On Friday, 8 July 2016 at 00:56:25 UTC, deadalnix wrote:
While this very true, it is clear that most D's complexity
doesn't come from there. D's complexity come for the most part
from things being completely unprincipled and lack of vision.
But that way is PRAGMATIC, don't you know about that? It's better
to solve similar design issues in 5 places differently based on
current need and then live with the problems caused forever after.
Except that it is not the case. D fucks up orthogonality
everytime it has the opportunity.
Well, there are some things kept orthogonal. Runtime and
compiletime parameters are not mushed together for example. But
the situation does not improve, relevant thread:
http://forum.dlang.org/post/[email protected]
As a result, there is a ton of useless knowledge that has to be
accumulated.
Wanna use reflection? It's simple, just see template type
destructuring syntax, is expression, __traits, std.traits,
special builtin properties and functionlike-operators.

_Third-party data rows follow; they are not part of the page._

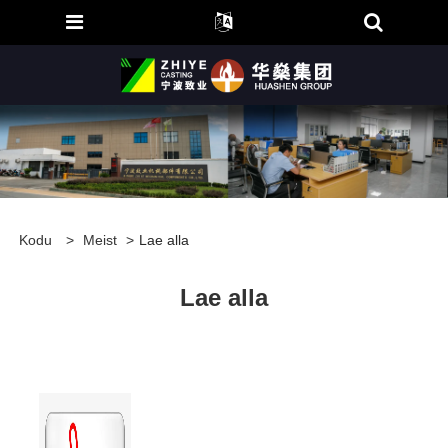
Kodu
>
Meist
>
Lae alla
Lae alla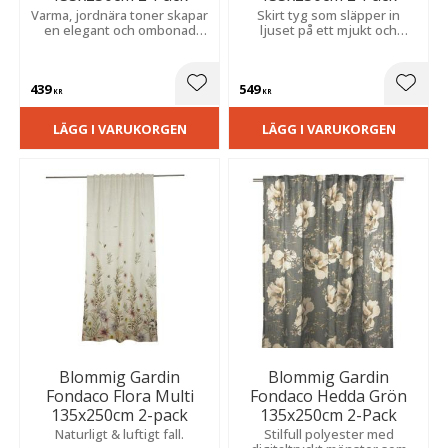
Varma, jordnära toner skapar
Skirt tyg som släpper in
en elegant och ombonad
ljuset på ett mjukt och
känsla som ger rummet ett
behagligt sätt. Skapar en lätt,
harmoniskt och inbjudande
luftig och romantisk känsla i
uttryck.
både sovrum och
439
549
vardagsrum.
Lägg till i favoriter
Lägg t
KR
KR
LÄGG I VARUKORGEN
LÄGG I VARUKORGEN
Blommig Gardin
Blommig Gardin
Fondaco Flora Multi
Fondaco Hedda Grön
135x250cm 2-pack
135x250cm 2-Pack
Naturligt & luftigt fall.
Stilfull polyester med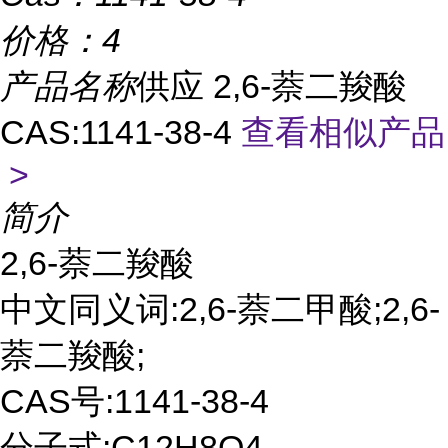
价格：
4
产品名称
供应 2,6-萘二羧酸
CAS:1141-38-4
查看相似产品
>
简介
2,6-萘二羧酸
中文同义词:2,6-萘二甲酸;2,6-
萘二羧酸;
CAS号:1141-38-4
分子式:C12H8O4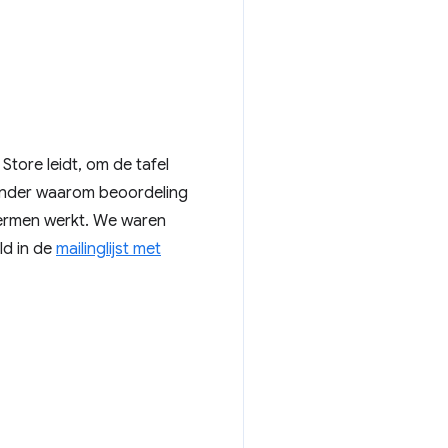
ore leidt, om de tafel
onder waarom beoordeling
hermen werkt. We waren
ld in de
mailinglijst met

For instance, you'd expect that
template Foo(T...) {}
would take a variadic number of type as arguments, while
template Foo(alias T...) {}
would take a variadic number of aliases. But no, 1 take a
variadic number of aliases and 2/ is invalid. So now we've
created a situation where it is now impossible to define
variadic, alias and parameter/argument as 3 simple, separate
things, but as a whole blob of arbitrary decisions.
Oh, but the current way saves 6 characters. And was what was
needed at the time of implemeting it.